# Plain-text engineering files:
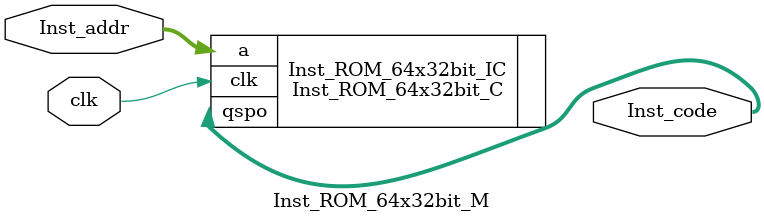
<source format=v>
`timescale 1ns / 1ps
module Inst_ROM_64x32bit_M(Inst_addr,clk,Inst_code
    );
	input [5:0] Inst_addr;
	input clk;
	output [31:0] Inst_code;
	Inst_ROM_64x32bit_C Inst_ROM_64x32bit_IC (
		.a(Inst_addr), // input [5 : 0] a
		.clk(clk), // input clk
		.qspo(Inst_code) // output [31 : 0] spo
	);

endmodule

</source>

# Task requirements:
Exactly what appears in the records above must be returned, apart from the pictures.

# Answer space:
<source format=v>
`timescale 1ns / 1ps
module Inst_ROM_64x32bit_M(Inst_addr,clk,Inst_code
    );
	input [5:0] Inst_addr;
	input clk;
	output [31:0] Inst_code;
	Inst_ROM_64x32bit_C Inst_ROM_64x32bit_IC (
		.a(Inst_addr), // input [5 : 0] a
		.clk(clk), // input clk
		.qspo(Inst_code) // output [31 : 0] spo
	);

endmodule

</source>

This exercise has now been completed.